Mit der Auslieferung el-Masris an die CIA sei unter anderem gegen das Folterverbot und das Recht auf Schutz des Familienlebens verstoßen worden, befand der Gerichtshof. Sein Anwalt hatte ein Schmerzensgeld von 300.000 Euro gefordert.

Der Leidensweg des Deutsch-Libanesen, der zu der Klage führte, begann mit seiner Festnahme in Mazedonien: El-Masri, der in Kuwait geboren wurde und im Libanon aufwuchs und seit 1994 die deutsche Staatsbürgerschaft besitzt, wurde am 31. Dezember 2003 von dortigen Geheimdienstmitarbeitern aus einem Reisebus geholt. Anschließend wurde er mehr als drei Wochen in einem Hotel in der mazedonischen Hauptstadt Skopje festgehalten, ohne irgendjemanden kontaktieren zu dürfen. Ermittler befragten ihn zu angeblichen Verbindungen in die islamistische Szene rund um eine Moschee in Neu-Ulm. El-Masri hatte die Moschee besucht, war selbst aber weder strafrechtlich noch wegen islamistischer Umtriebe in Erscheinung getreten.

Schließlich übergaben ihn die Mazedonier an CIA-Agenten, die el-Masri erst verprügelten und betäubten und ihn dann nach Afghanistan verfrachteten. Die US-Ermittler behielten el-Masri vier Monate lang in einem Geheimgefängnis. Er wurde verhört und misshandelt. Als sie offenbar sicher waren, dass el-Masri keine Gefahr darstellte und auch kein brisantes Wissen hatte, wurde er zurück nach Europa geflogen und im Mai 2004 in Albanien ausgesetzt.

Die Anwaltskosten zahlt eine Stiftung von George Soros

El-Masris Anwalt argumentierte vor dem Menschenrechts-Gerichtshof, Mazedonien habe gegen die Europäische Menschenrechtskonvention verstoßen. Die Gefangennahme in Skopje sei eine gesetzeswidrige Freiheitsberaubung gewesen. Zudem habe die mazedonische Regierung das Agieren der US-Ermittler auf ihrem Boden geduldet, sie sei mitverantwortlich für el-Masris Leidenszeit in Afghanistan."Ohne die Übergabe an die CIA wäre das alles nicht passiert", sagte sein Anwalt während des Gerichtsverfahrens.

Die Anwaltskosten übernimmt die US-amerikanische Stiftung Open Society, die sich für die Wahrung von Menschenrechten einsetzt und vom Milliardär George Soros finanziert wird.

Massive psychische Probleme

Mazedonien erklärte, el-Masri habe sich freiwillig in dem Land aufgehalten und sei nach Albanien ausgereist.

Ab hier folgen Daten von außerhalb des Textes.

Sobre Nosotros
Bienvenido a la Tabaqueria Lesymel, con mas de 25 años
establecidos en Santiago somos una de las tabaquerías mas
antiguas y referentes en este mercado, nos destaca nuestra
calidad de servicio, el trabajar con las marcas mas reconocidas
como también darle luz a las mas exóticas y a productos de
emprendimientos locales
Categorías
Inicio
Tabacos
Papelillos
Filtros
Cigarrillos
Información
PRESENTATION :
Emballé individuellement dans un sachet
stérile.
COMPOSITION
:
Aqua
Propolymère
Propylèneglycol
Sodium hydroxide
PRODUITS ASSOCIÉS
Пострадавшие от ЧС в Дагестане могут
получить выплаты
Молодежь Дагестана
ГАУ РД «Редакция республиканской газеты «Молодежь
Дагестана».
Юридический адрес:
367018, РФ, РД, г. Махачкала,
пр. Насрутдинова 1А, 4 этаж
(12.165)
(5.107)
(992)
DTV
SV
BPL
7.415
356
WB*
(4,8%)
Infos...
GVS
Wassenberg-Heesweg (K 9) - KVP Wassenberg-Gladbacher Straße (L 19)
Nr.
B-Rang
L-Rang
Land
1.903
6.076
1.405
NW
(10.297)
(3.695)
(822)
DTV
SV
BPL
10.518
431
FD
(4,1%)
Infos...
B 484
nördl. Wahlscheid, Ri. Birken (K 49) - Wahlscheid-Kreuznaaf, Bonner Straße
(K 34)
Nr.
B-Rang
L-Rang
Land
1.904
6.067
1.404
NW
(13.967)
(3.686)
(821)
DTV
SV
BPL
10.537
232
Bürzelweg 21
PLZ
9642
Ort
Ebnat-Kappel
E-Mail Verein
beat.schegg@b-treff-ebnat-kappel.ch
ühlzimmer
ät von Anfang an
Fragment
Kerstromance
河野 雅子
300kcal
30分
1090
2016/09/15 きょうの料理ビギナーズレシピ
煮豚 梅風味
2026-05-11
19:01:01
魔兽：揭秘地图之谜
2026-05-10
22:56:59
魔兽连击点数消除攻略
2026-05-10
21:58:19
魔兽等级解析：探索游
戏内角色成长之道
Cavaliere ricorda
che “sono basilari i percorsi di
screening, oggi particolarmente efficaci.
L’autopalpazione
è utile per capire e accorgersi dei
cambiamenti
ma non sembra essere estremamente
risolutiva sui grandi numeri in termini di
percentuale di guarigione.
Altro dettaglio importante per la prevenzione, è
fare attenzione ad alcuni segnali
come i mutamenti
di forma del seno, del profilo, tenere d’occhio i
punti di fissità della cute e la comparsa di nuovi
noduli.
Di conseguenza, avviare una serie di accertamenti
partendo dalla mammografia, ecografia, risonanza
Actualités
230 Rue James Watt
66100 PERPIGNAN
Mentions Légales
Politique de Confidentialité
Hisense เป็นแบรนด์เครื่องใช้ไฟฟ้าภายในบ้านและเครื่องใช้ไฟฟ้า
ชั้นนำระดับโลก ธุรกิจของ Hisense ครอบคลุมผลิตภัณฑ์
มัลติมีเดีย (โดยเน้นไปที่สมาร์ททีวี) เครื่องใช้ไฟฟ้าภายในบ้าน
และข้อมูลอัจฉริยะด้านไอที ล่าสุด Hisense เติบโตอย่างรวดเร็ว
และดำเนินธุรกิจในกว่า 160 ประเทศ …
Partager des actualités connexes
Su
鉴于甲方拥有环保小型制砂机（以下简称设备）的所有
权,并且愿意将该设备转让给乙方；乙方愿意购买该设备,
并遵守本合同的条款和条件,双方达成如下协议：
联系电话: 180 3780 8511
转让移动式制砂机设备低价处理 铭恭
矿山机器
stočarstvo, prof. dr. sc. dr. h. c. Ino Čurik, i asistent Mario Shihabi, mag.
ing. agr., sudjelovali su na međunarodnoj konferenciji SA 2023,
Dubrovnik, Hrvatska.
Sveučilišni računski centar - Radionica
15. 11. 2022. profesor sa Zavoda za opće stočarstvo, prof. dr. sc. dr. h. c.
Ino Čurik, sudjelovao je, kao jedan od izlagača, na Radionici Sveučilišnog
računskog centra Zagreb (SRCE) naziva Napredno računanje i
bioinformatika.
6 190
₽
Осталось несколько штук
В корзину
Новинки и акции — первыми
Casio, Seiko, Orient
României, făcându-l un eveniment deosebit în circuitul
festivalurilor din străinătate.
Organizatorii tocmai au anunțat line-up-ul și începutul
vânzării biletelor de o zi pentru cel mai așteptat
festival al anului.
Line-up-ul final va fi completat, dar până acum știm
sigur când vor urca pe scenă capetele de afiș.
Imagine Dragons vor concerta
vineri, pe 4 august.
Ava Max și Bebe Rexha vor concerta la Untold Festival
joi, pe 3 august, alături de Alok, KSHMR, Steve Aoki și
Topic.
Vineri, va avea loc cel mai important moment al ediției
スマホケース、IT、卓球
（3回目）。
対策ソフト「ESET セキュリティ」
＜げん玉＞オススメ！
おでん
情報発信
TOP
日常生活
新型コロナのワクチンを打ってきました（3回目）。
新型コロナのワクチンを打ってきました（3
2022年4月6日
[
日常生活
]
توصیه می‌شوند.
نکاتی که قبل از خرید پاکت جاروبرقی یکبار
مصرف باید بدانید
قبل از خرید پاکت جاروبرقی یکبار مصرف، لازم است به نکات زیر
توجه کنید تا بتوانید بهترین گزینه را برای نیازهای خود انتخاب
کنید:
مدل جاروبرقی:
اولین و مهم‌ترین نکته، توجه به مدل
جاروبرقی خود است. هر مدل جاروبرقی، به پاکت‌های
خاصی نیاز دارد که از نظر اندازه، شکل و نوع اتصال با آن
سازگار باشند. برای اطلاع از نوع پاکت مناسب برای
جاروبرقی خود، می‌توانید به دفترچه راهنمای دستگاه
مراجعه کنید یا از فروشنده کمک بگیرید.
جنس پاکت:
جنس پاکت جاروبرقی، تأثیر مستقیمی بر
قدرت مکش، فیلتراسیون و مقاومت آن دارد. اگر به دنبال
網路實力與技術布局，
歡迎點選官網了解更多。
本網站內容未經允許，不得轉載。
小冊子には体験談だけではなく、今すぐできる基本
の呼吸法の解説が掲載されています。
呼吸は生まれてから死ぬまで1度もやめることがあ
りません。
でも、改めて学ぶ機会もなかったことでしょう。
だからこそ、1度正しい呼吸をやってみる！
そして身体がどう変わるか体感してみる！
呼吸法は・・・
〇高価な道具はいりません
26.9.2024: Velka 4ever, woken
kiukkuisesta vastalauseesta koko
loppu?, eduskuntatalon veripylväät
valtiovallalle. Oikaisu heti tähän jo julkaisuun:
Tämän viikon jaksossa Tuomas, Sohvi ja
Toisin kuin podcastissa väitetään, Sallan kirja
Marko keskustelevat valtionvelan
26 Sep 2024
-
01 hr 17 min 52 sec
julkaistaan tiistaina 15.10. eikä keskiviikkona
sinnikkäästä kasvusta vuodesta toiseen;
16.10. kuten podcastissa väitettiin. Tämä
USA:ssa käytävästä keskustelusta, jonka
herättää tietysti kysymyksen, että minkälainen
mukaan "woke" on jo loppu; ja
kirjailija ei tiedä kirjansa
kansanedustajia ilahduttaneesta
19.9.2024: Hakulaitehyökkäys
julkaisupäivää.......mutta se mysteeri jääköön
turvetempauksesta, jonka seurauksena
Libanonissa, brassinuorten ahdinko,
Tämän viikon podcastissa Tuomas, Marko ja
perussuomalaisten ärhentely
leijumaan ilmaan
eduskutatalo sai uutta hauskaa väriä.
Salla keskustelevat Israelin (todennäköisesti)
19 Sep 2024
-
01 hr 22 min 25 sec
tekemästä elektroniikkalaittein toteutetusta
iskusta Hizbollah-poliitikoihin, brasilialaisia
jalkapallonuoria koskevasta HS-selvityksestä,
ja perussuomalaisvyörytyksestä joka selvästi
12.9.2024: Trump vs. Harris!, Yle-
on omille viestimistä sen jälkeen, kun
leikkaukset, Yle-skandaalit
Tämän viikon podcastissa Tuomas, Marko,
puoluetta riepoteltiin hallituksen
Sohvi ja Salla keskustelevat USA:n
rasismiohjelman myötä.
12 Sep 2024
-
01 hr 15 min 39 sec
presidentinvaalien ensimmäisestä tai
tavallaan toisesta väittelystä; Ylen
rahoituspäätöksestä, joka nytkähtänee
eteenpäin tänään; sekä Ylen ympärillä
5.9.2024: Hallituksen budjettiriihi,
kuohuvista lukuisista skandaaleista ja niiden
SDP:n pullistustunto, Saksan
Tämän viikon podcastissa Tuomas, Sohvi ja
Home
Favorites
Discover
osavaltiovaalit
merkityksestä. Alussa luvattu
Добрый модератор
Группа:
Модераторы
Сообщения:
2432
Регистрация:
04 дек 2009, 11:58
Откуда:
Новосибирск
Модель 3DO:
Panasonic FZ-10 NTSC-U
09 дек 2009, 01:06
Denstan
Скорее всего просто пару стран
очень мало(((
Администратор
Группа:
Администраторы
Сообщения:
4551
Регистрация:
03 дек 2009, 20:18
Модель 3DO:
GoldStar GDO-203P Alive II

Von einer Entführung durch die CIA wisse man nichts. In der mündlichen Verhandlung führte sie formale Argumente an, dass el-Masris Klage unzulässig sei.

El-Masri sitzt derzeit in Deutschland im Gefängnis

El-Masri, inzwischen 49 Jahre alt, war bei der Urteilsverkündung nicht anwesend. Er sitzt derzeit in Deutschland im Gefängnis. Nach seiner Rückkehr nach Deutschland hatte der Vater von sechs Kindern sich um die Rückkehr in sein altes Leben bemüht. Er lebte von staatlicher Hilfe und nahm an Maßnahmen zur Integration in den Arbeitsmarkt teil. Zugleich hatte el-Masri aber mit massiven psychischen Problemen zu kämpfen.

Erstmals straffällig wurde er, als er während einer Fortbildung einen Prüfer niederschlug. Kurz darauf zündete er einen Supermarkt in Neu-Ulm an. Weil der Richter ihn für traumatisiert hielt, verhängte er eine Bewährungsstrafe. Doch kurz vor deren Ende schlug er den Neu-Ulmer Oberbürgermeister nieder und wurde zu zwei Jahren Gefängnis verurteilt. Im kommenden Jahr soll el-Masri entlassen werden. Seine Familie hat Deutschland inzwischen verlassen.